When your children attend the secondary school in which both parents teach, the experience is somewhat different from the norm. I was certainly involved in helping both sons with English - rescuing one from having to do North and South for Higher by spending a whole Easter holiday studying the Larkin set texts so that he could use them in the exam a month later actually involved me in the most God-awful scene with his class teacher, who happened to be my boss. I did a bit of Standard-grade Latin with both of them. And when no.1 son became editor of the school magazine, he recruited me as the Editor-in-chief because it was more convenient for him - and look where that got us.

Actually it got me into what I see as the most important single piece of education I ever undertook. I don't know how many evenings I spent in the school while both sons in turn ran the magazine, teaching myself to do desktop publishing (Adobe Pagemaker) when they left and the boy who knew how to do it let us down, sharing hilarious pressure with successive generations of student journalists when the photocopier jammed/ran out of ink/got too hot, going off with them to competitions in Edinburgh and to the Scottish Parliament, sitting in on interviews with Frank Pignatelli, then Director of Education for Strathclyde, and John Smith, leader of the Labour party. Pupils who were shy learned to use the phone, to contact advertisers, to sell advertising; others learned touch-typing without ever taking Business Studies, coaxed ancient Macintosh Classics to work years after they should have recycled, learned to use the scanner and the value of white space on the page.

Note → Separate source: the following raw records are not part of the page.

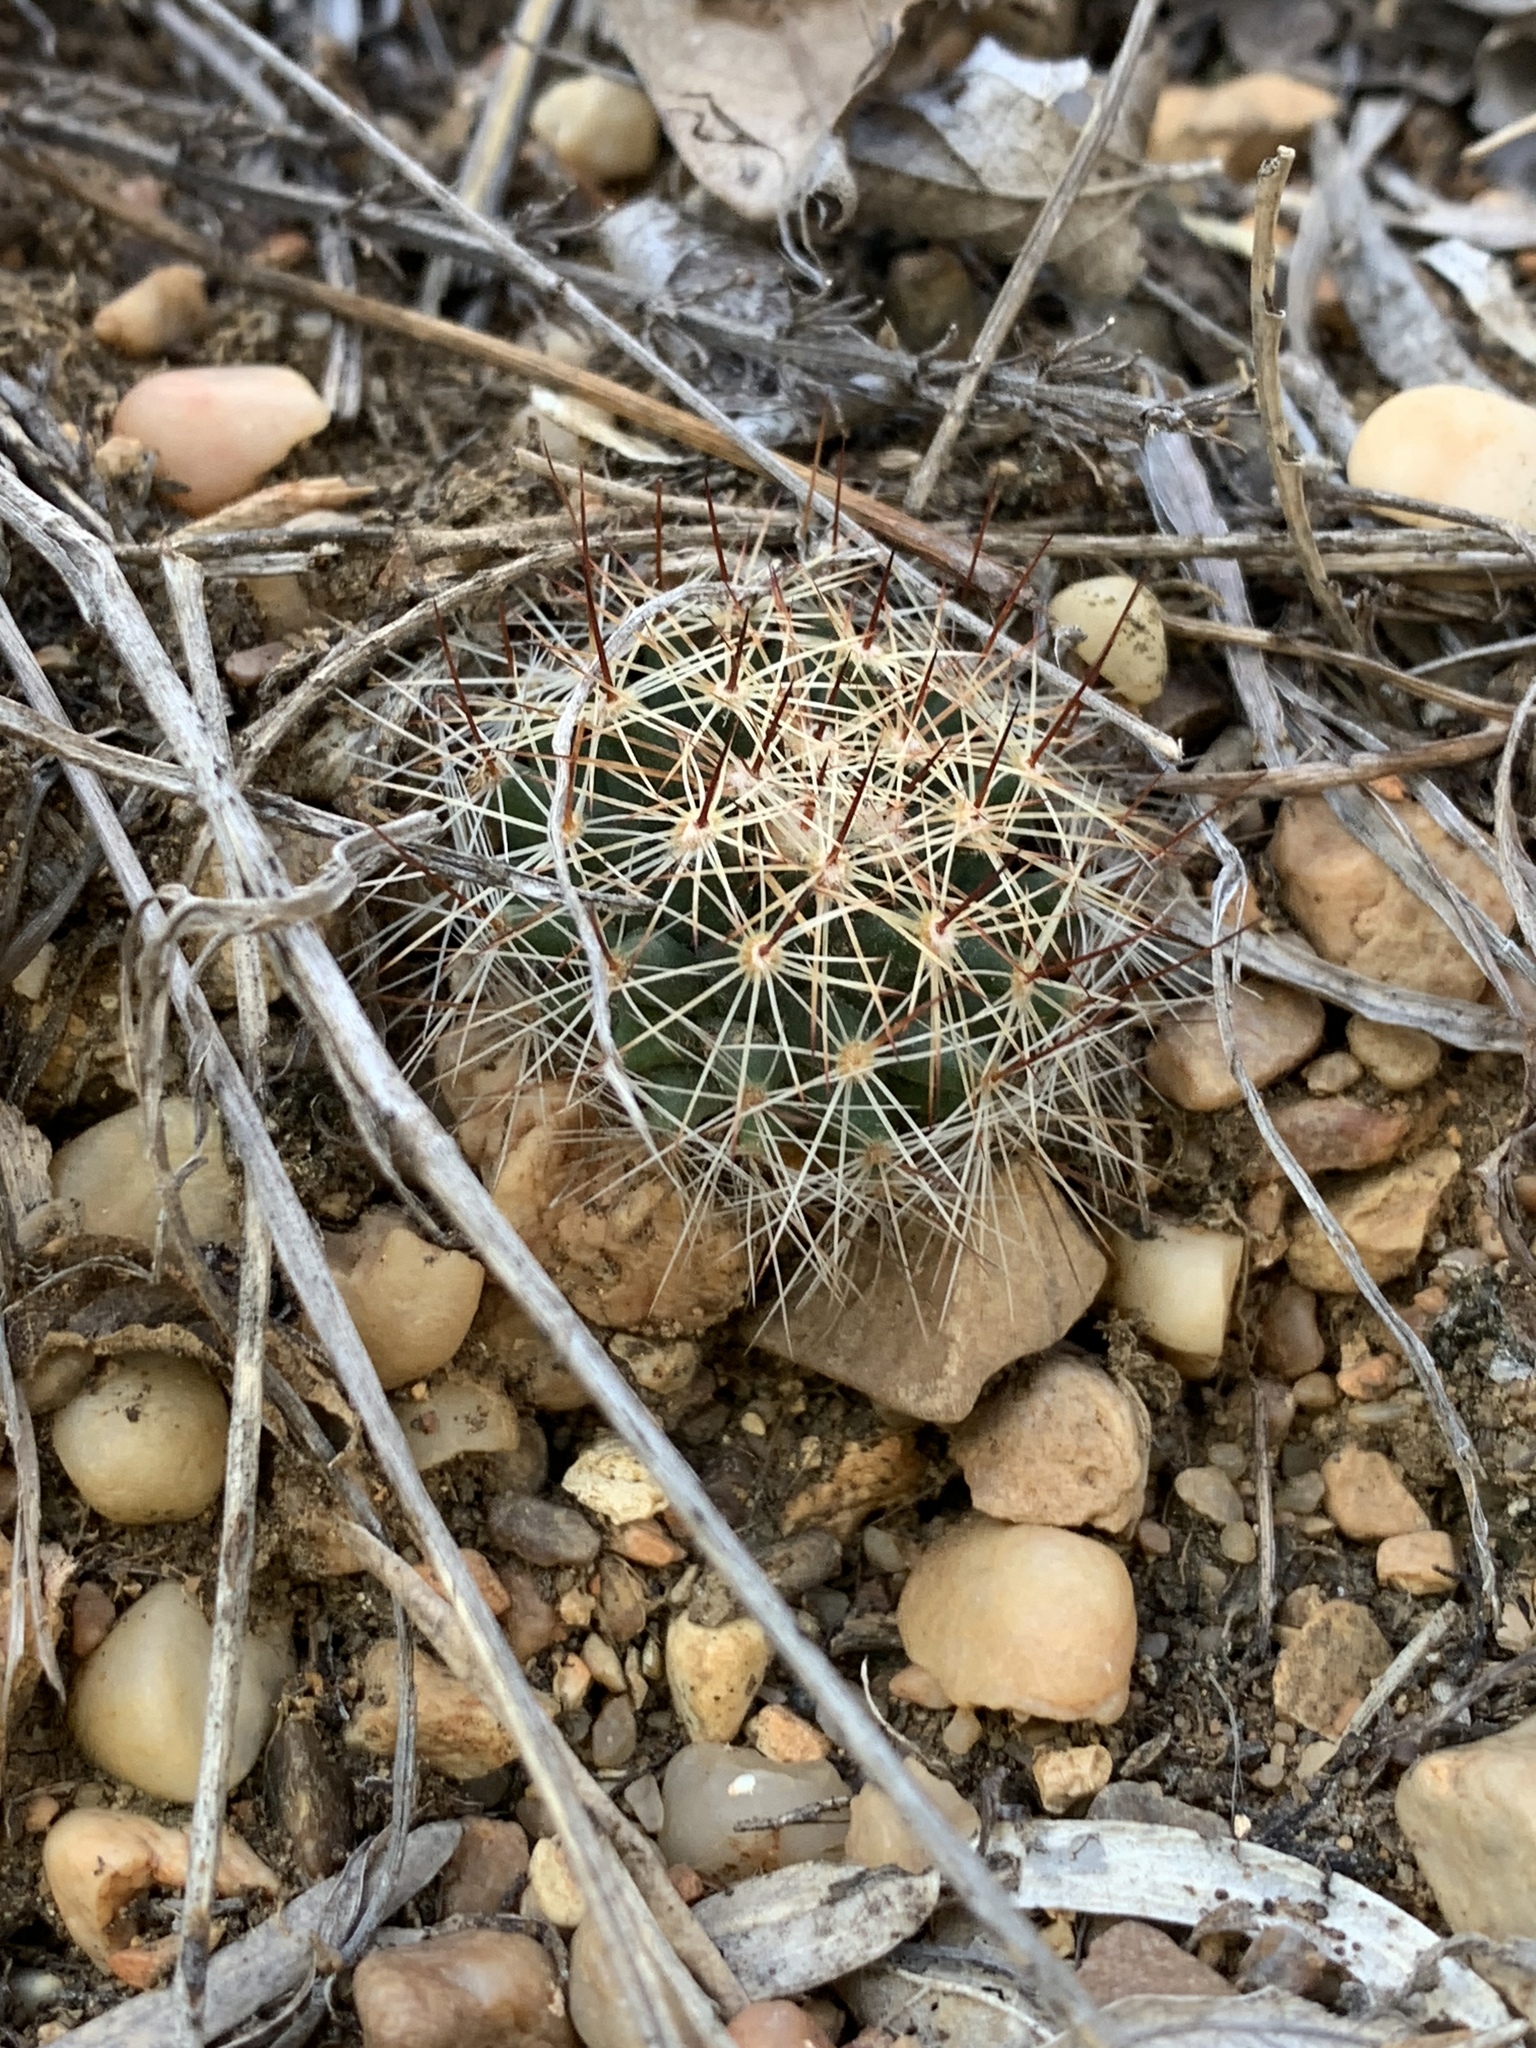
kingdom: Plantae
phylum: Tracheophyta
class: Magnoliopsida
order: Caryophyllales
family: Cactaceae
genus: Mammillaria
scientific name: Mammillaria heyderi
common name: Little nipple cactus
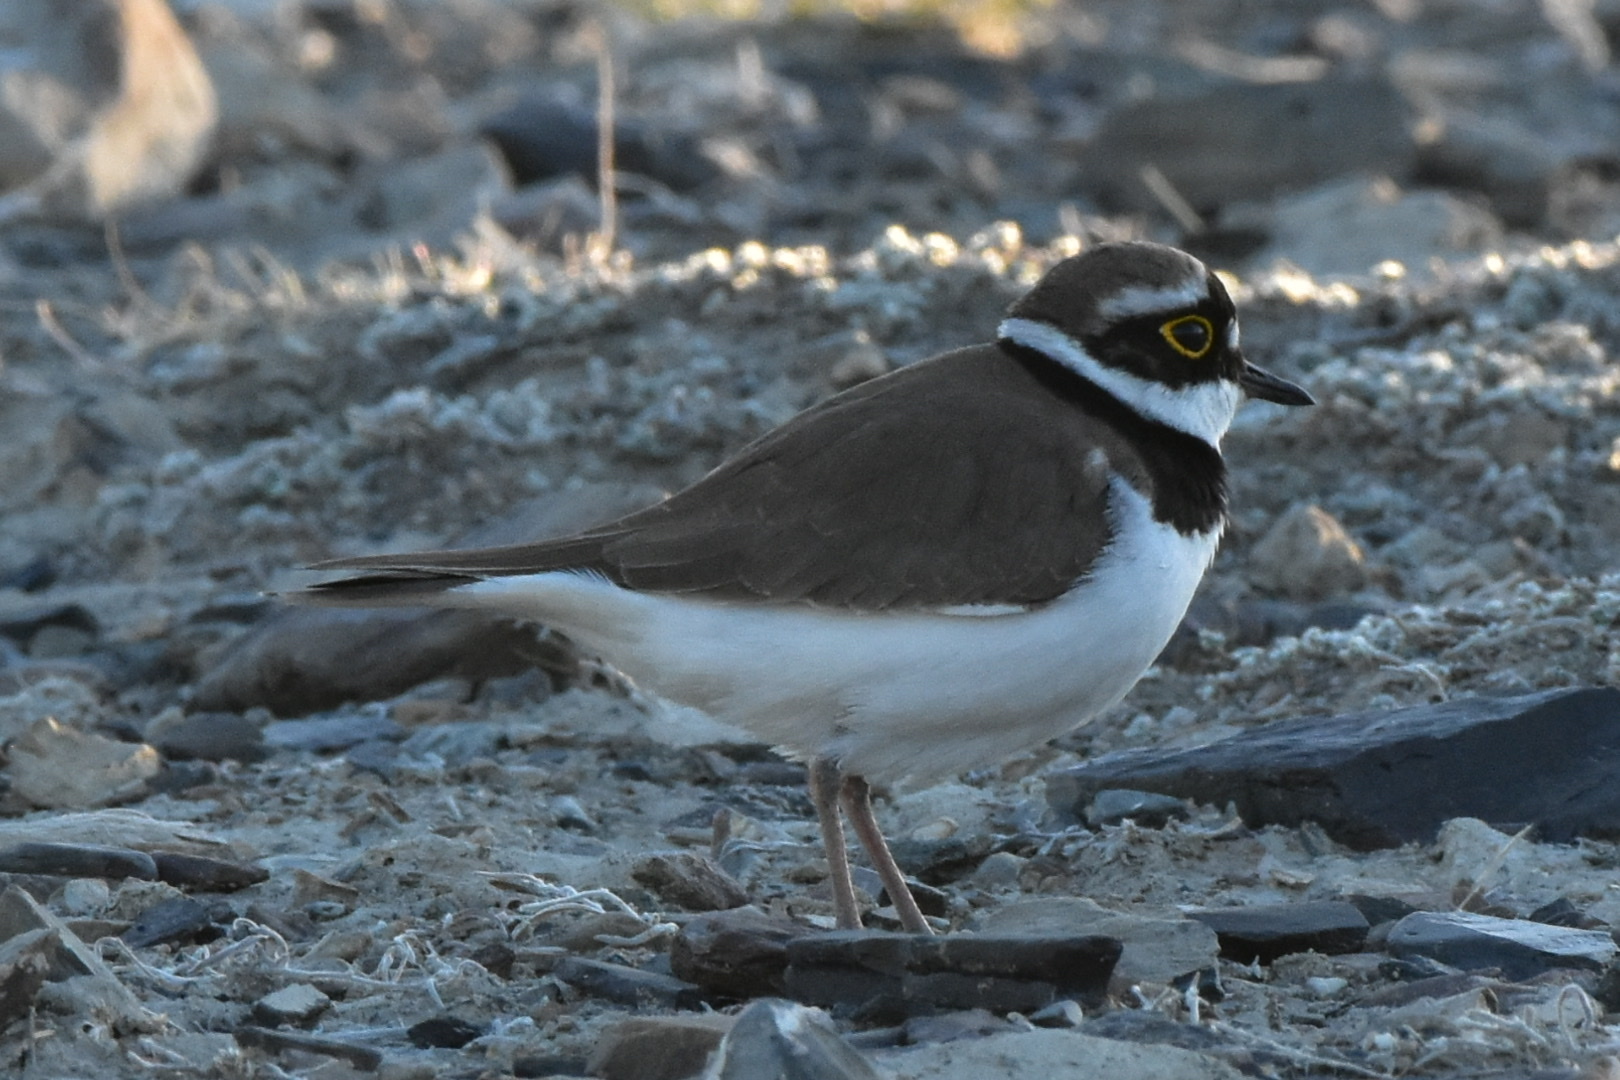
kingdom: Animalia
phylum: Chordata
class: Aves
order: Charadriiformes
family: Charadriidae
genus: Charadrius
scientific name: Charadrius dubius
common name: Little ringed plover
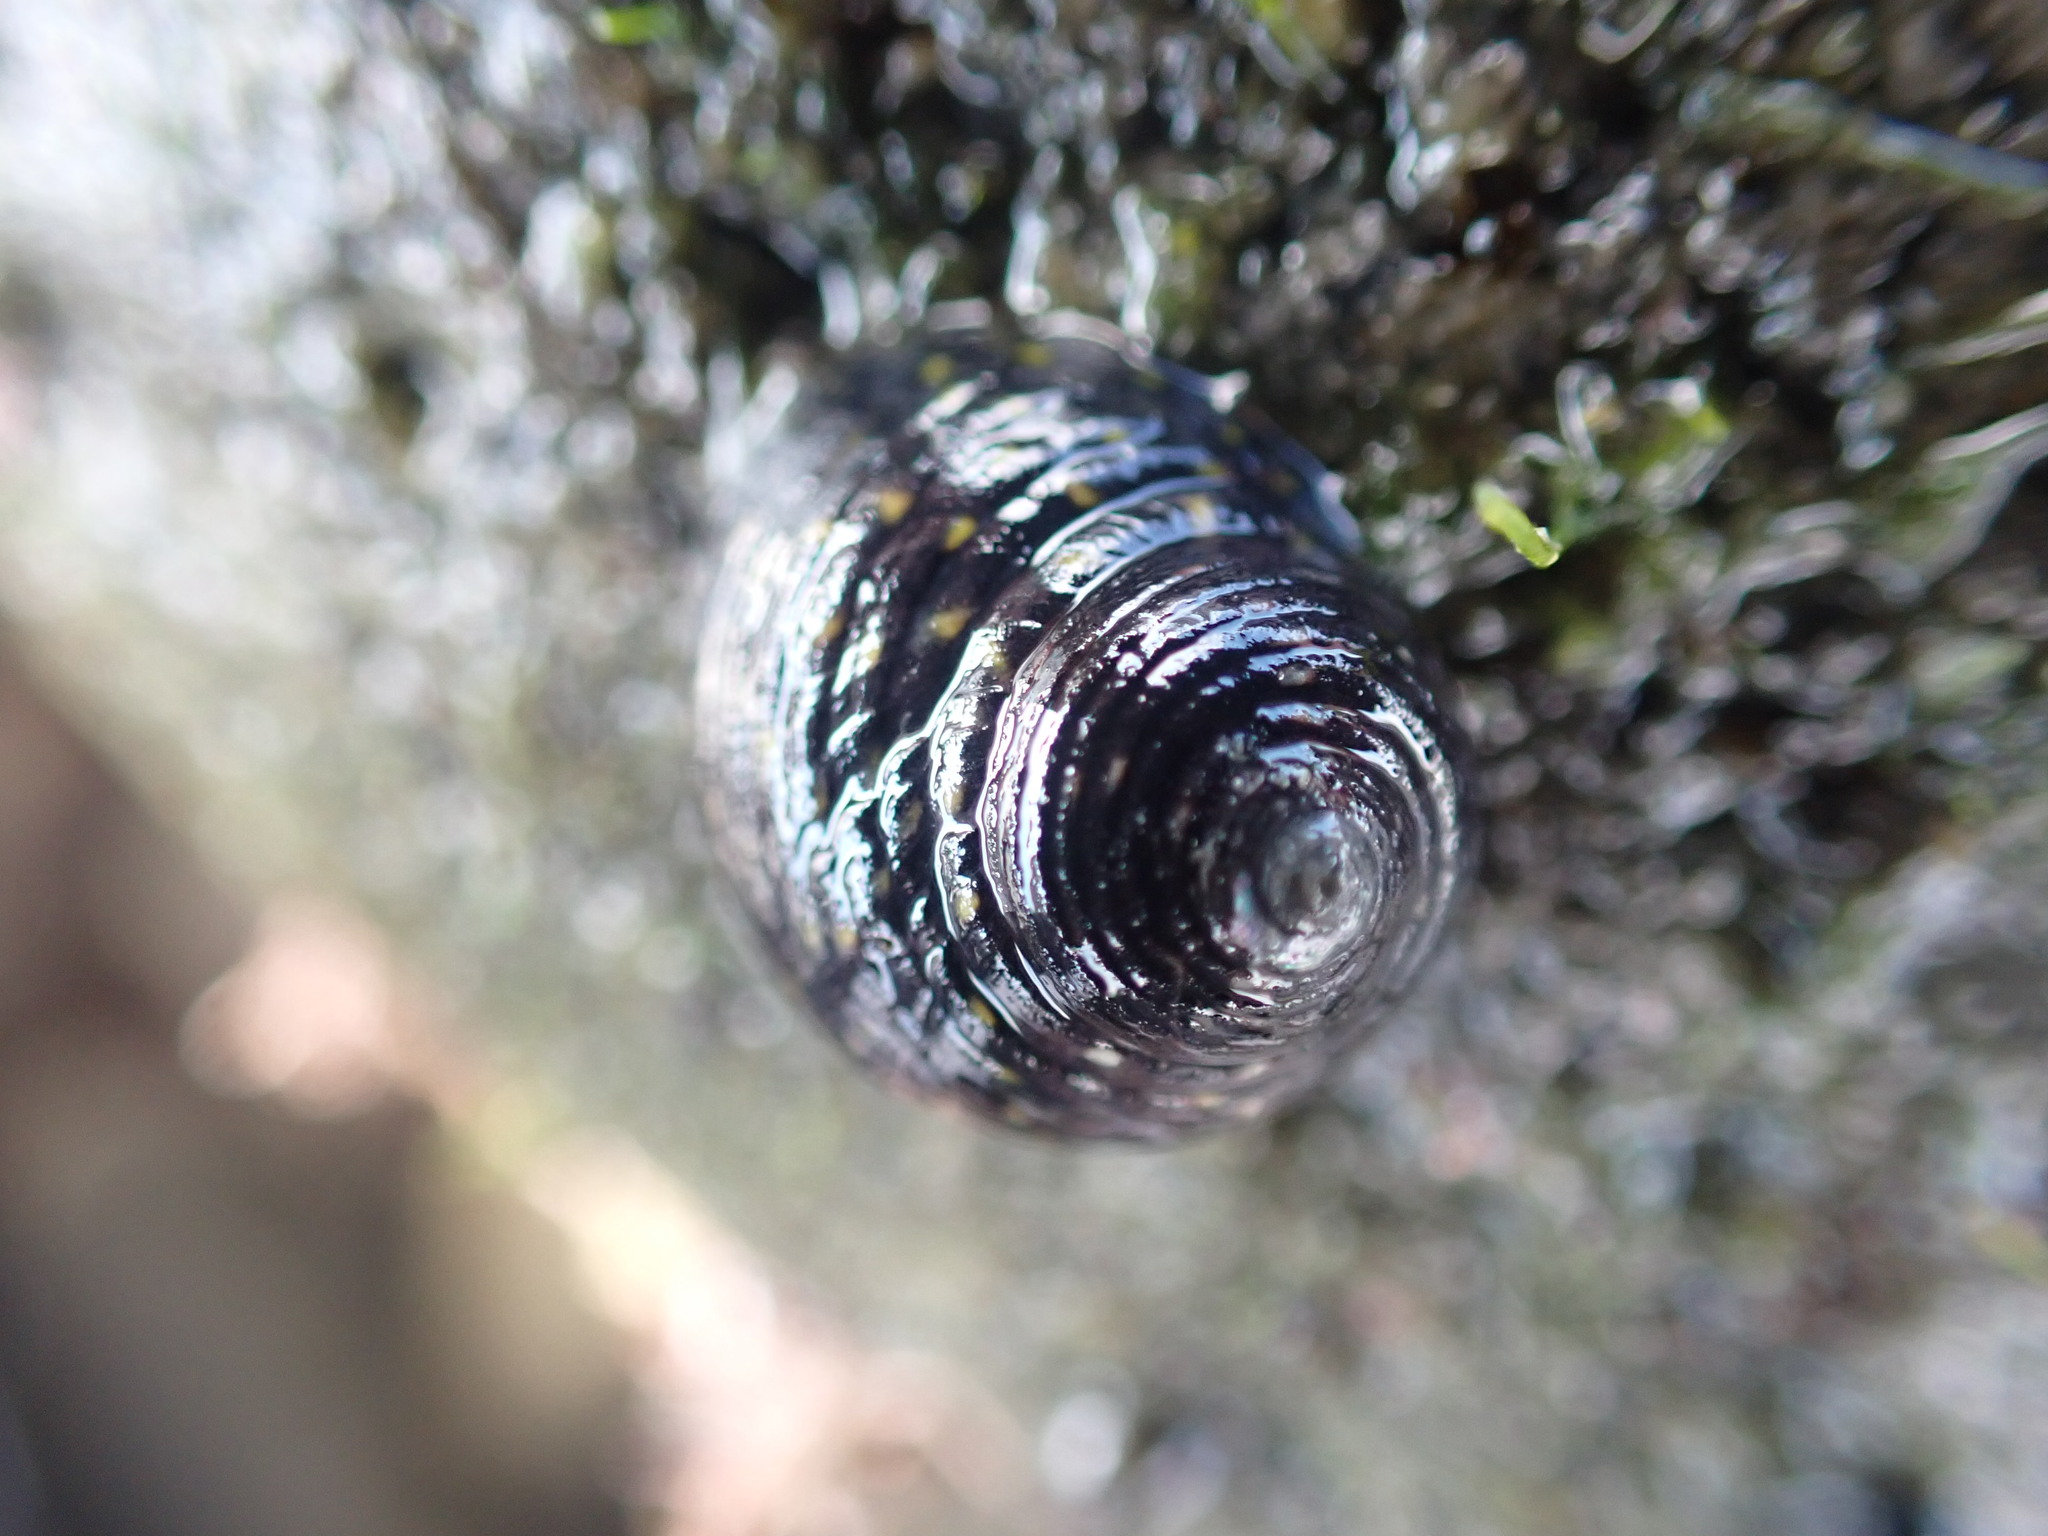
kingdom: Animalia
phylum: Mollusca
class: Gastropoda
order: Trochida
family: Trochidae
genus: Diloma
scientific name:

Did this make up for the fact that we had television on every night? That there was a small telly in the older son's bedroom, linked to the ZX Spectrum but also to an aerial? That they both had radios and listened to music incessantly, from an early age? That we allowed an 11 year old to have a modem and a year's subscription to BT's precursor of the internet (what on earth was it called?) so that he would come and beg: "Can I go online now?" before he was in secondary school? At the time I felt I was failing, when I'd find one of them sweating over something for the magazine the night before some important exam, but now I'm less sure.

But there's so much more to think about in this early exposure to the medium I'm using now that I think I'd better leave it to another post. It's a long way from the Word Tin ...

1 comment:

  1. If my posse turn out half as well and also still want me to spend time with them and their families I'll be ecstatic.